If a new group is formed, it is expected that it would tackle a series of issues such as the environment, children’s causes or campaign finance reform.
“Let’s put it this way: Many organizations come and go, just like individuals,” says veteran political consultant Joe Cerrell. “Somebody somewhere will fill the gap. It’s a loss and I don’t want to minimize it, but (candidates) will get by.”
Other groups like the Environmental Media Assn. and the Creative Coalition have remained in the Hollywood political limelight.
To be sure, no one doubts that the money will still flow, especially among corporate chieftains and media tycoons, some of whom are notorious for giving large contributions to both parties.
And even in the creative community, some HWPC members are talking about contributing on an individual basis to certain campaigns. Among the names mentioned for next year: U.S. Representatives George Miller (D-Calif.) and Jim McGovern (D-Mass). Even the possible 2000 presidential campaign of liberal Sen. Paul Wellstone (D-Minn.) is generating talk. But for these politicos, seeking Hollywood money is expected to be more complex in the face of the void left by the end of the HWPC.

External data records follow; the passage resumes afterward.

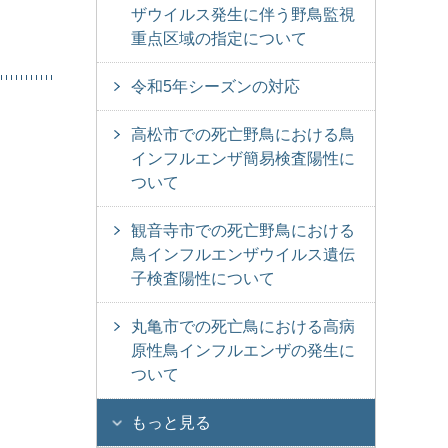
ザウイルス発生に伴う野鳥監視
重点区域の指定について
令和5年シーズンの対応
高松市での死亡野鳥における鳥
インフルエンザ簡易検査陽性に
ついて
観音寺市での死亡野鳥における
鳥インフルエンザウイルス遺伝
子検査陽性について
丸亀市での死亡鳥における高病
原性鳥インフルエンザの発生に
ついて
もっと見る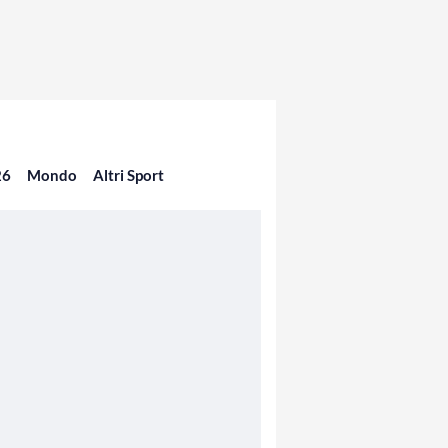
26
Mondo
Altri Sport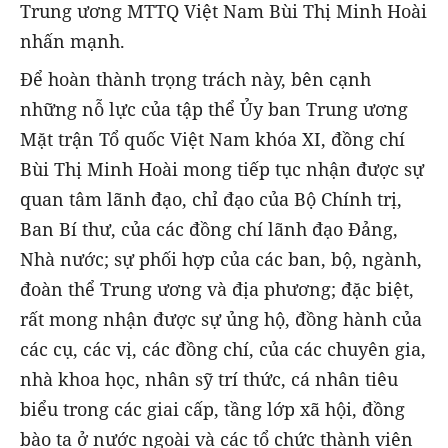
Trung ương MTTQ Việt Nam Bùi Thị Minh Hoài
nhấn mạnh.
Để hoàn thành trọng trách này, bên cạnh
những nỗ lực của tập thể Ủy ban Trung ương
Mặt trận Tổ quốc Việt Nam khóa XI, đồng chí
Bùi Thị Minh Hoài mong tiếp tục nhận được sự
quan tâm lãnh đạo, chỉ đạo của Bộ Chính trị,
Ban Bí thư, của các đồng chí lãnh đạo Đảng,
Nhà nước; sự phối hợp của các ban, bộ, ngành,
đoàn thể Trung ương và địa phương; đặc biệt,
rất mong nhận được sự ủng hộ, đồng hành của
các cụ, các vị, các đồng chí, của các chuyên gia,
nhà khoa học, nhân sỹ trí thức, cá nhân tiêu
biểu trong các giai cấp, tầng lớp xã hội, đồng
bào ta ở nước ngoài và các tổ chức thành viên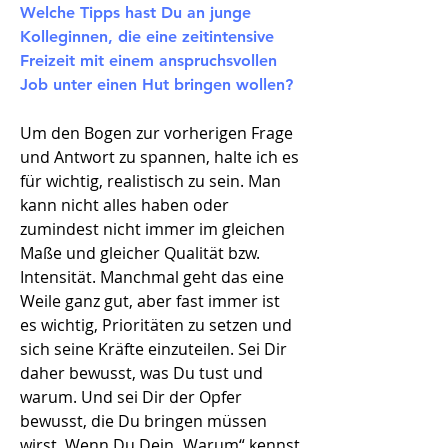
Welche Tipps hast Du an junge
Kolleginnen, die eine zeitintensive
Freizeit mit einem anspruchsvollen
Job unter einen Hut bringen wollen?
Um den Bogen zur vorherigen Frage
und Antwort zu spannen, halte ich es
für wichtig, realistisch zu sein. Man
kann nicht alles haben oder
zumindest nicht immer im gleichen
Maße und gleicher Qualität bzw.
Intensität. Manchmal geht das eine
Weile ganz gut, aber fast immer ist
es wichtig, Prioritäten zu setzen und
sich seine Kräfte einzuteilen. Sei Dir
daher bewusst, was Du tust und
warum. Und sei Dir der Opfer
bewusst, die Du bringen müssen
wirst. Wenn Du Dein „Warum“ kennst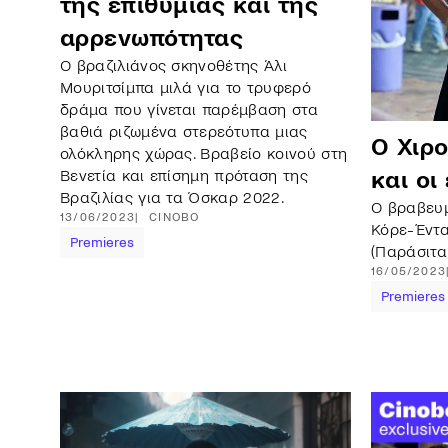
της επιθυμίας και της
αρρενωπότητας
Ο βραζιλιάνος σκηνοθέτης Άλι
Μουριτσίμπα μιλά για το τρυφερό
δράμα που γίνεται παρέμβαση στα
βαθιά ριζωμένα στερεότυπα μιας
Ο Χιρο
ολόκληρης χώρας. Βραβείο κοινού στη
Βενετία και επίσημη πρόταση της
και οι
Βραζιλίας για τα Όσκαρ 2022.
Ο βραβευμ
13/06/2023
CINOBO
Κόρε-Έντα
Premieres
(Παράσιτα
16/05/2023
Premieres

“Hollywood has always contributed, but in the last decade it was always in an organized fashion,” says Donna Bojarsky, public policy consultant to actor Richard Dreyfuss. “Some of that energy, focus and organization will be lost.”
Says Marshall: “I’m not sure if anything needs to fill the void. … The fundraising effort had been so massive and continuous, but the issues are more important than ever.”